[DOCUMENT EXTRACT — start]
Participants will participate in a randomized cross-over design study with 2 visits (LEAP therapy and no LEAP therapy). For the first visit, participants will be randomly allocated to receive LEAP therapy during 2.5 hours of PS or not. For the second visit, participants will sit for 2.5 hours and will receive the condition that they did not previously receive. Before and after PS, the following measurements will be made: flow-mediated dilation of the popliteal and brachial arteries, arterial stiffness with tonometry techniques, microvascular vasodilatory capacity and skeletal muscle metabolic rate with near-infrared spectroscopy, autonomic nervous system function, and there will be blood drawn from the antecubital vein. After PS, participants will participate in a graded exercise test to assess functional walking capacity. Finally, during PS, near-infrared spectroscopy on the calf muscles and electrocardiogram will be collected continuously to monitor muscle oxygen availability and autonomic activity, respectively.
Epidemiological studies suggest that over 200 million adults worldwide currently have peripheral artery disease (PAD), which is the buildup of atherosclerotic plaques in the arteries of the legs and is associated with high rates of morbidity and mortality. The population most suspectable to PAD is older adults, with the incidence of PAD increasing exponentially after the age of 50. This sharp age demarcation makes PAD particularly concerning for Western societies, where the proportion of older adults is steadily rising, thereby making PAD a large potential future burden to healthcare systems and economies alike. Therefore, the discovery and development of interventions to prevent and treat PAD is a top biomedical concern that has a high future return on investments.
[DOCUMENT EXTRACT — finish]
[MATERIAL SHOWN — start]
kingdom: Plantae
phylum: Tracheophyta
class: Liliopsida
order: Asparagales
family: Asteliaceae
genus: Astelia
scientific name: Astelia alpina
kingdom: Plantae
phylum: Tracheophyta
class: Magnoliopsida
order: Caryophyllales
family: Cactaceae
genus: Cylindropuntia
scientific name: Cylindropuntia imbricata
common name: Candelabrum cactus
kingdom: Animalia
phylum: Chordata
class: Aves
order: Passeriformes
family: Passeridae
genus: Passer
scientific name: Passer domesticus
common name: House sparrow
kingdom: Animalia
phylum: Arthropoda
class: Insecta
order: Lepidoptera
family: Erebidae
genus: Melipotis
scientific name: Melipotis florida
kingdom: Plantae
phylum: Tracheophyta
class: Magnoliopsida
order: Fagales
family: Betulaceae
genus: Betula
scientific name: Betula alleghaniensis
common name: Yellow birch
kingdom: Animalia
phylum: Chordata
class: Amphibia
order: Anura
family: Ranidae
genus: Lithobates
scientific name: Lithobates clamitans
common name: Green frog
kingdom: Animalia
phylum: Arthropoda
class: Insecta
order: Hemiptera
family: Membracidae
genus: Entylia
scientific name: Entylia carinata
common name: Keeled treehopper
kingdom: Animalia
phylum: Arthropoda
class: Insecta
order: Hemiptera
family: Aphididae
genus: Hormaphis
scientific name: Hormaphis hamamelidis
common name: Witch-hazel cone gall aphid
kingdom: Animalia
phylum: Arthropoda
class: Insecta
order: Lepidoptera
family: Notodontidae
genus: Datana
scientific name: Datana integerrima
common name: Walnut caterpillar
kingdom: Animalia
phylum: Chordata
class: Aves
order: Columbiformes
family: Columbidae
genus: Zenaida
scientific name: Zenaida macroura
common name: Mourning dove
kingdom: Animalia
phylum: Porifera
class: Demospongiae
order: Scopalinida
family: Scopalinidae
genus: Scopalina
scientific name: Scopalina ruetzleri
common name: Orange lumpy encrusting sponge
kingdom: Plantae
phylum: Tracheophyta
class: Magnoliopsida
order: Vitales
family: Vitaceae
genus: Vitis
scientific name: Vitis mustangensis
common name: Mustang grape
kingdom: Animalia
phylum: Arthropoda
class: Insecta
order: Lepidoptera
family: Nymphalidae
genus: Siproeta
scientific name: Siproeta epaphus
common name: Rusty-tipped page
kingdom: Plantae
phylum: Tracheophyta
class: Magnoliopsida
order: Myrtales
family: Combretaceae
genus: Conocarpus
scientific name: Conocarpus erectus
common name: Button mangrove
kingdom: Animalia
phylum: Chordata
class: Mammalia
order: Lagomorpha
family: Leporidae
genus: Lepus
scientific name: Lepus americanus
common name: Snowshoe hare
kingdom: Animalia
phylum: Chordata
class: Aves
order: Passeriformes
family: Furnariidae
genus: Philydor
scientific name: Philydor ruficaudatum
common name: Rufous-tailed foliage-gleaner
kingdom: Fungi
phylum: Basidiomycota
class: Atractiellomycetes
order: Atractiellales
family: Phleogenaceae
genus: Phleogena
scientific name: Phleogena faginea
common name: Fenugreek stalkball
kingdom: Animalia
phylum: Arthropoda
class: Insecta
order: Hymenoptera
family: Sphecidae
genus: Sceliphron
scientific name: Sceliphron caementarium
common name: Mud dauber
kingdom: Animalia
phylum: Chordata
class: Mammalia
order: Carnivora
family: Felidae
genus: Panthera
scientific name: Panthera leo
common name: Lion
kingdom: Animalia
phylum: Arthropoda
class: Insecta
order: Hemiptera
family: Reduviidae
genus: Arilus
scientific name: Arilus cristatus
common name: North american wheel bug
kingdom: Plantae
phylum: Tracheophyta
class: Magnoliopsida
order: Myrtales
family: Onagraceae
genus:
[MATERIAL SHOWN — finish]
*WORK INSTRUCTION 1:*
According to the study description, after what age does the incidence of peripheral artery disease increase exponentially?
*WORK INSTRUCTION 2:*
Carry on the study description of LEAP therapy and peripheral artery disease from the point where it stops.

*ANSWER SECTION 1:*
After the age of 50.

*ANSWER SECTION 2:*
Exercise and physical activity are known to improve functional capacity in those with PAD. In fact, exercise therapies have been reported to be as effective as revascularization surgeries at restoring functional walking capacity. However, despite the major benefits of exercise, adherence to supervised exercise therapies is low, and those with PAD report being highly sedentary, which is likely attributed to the muscle pain they experience during exercise. Elevated sedentarism among those with PAD is concerning, since the investigators and others have demonstrated that sedentarism in the form of prolonged sitting (i.e., sitting for >1 hour) can 1) increase arterial stiffness, 2) reduce the vasodilatory capacities of the macro- and micro-vasculatures, 3) reduce skeletal muscle metabolism, and 4) reduce shear stress in the large conduit arteries, all of which are known to promote atherosclerosis. Importantly, since those with PAD already demonstrate impaired vascular function, they may be more suspectable to the negative effects of prolonged sitting on vascular health. Remarkably, the investigators have shown that passive movement of the legs (i.e., limb movement without active muscle contractions) can prevent vascular decline during prolonged sitting. Therefore, passive limb movement (PLM) therapies may be an effective strategy to provide light physical activity to those with PAD and protect them against the deleterious effects of sedentarism. Importantly, since PLM does not require active skeletal muscle work, it is likely that PLM will be well-tolerated by those with PAD, and adherence to PLM therapies may be enhanced compared to traditional exercise. Therefore, developing methods that mimic exercise with PLM may be an effective front-line strategy to improve functional capacity, vascular function, and quality of life in those with PAD.
Unfortunately, there are currently no available methods that provide PLM therapy for those with PAD, and it is not known whether PLM therapies can protect the vasculature of those with PAD during PS. Therefore, the investigators have developed the Leg Exercise Assistive Paddling (LEAP) protocol to provide PLM therapy during PS. LEAP therapy is a standardized protocol for those with PAD that provides PLM by rotating the lower leg about the knee from 90-180° at a cadence of 1Hz for 1 minute every 10 minutes. These parameters have been chosen for LEAP therapy because of the robust increases in leg blood flow elicited by these parameters. The investigators hypothesize that LEAP therapy prevents vascular and functional decline in those with PAD during PS. Therefore, the development and validation of LEAP therapy is expected to promote PLM therapies as a new interventional strategy to improve vascular and functional capacities in those with PAD.
Participants will participate in a randomized cross-over design study with 2 visits (LEAP therapy and no LEAP therapy). For the first visit, participants will be randomly allocated to receive LEAP therapy during 2.5 hours of PS or not. For the second visit, participants will sit for 2.5 hours and will receive the condition that they did not previously receive. Before and after PS, the following measurements will be made: flow-mediated dilation of the popliteal and brachial arteries, arterial stiffness with tonometry techniques, microvascular vasodilatory capacity and skeletal muscle metabolic rate with near-infrared spectroscopy, autonomic nervous system function, and there will be blood drawn from the antecubital vein. After PS, participants will participate in a graded exercise test to assess functional walking capacity. Finally, during PS, near-infrared spectroscopy on the calf muscles and electrocardiogram will be collected continuously to monitor muscle oxygen availability and autonomic activity, respectively.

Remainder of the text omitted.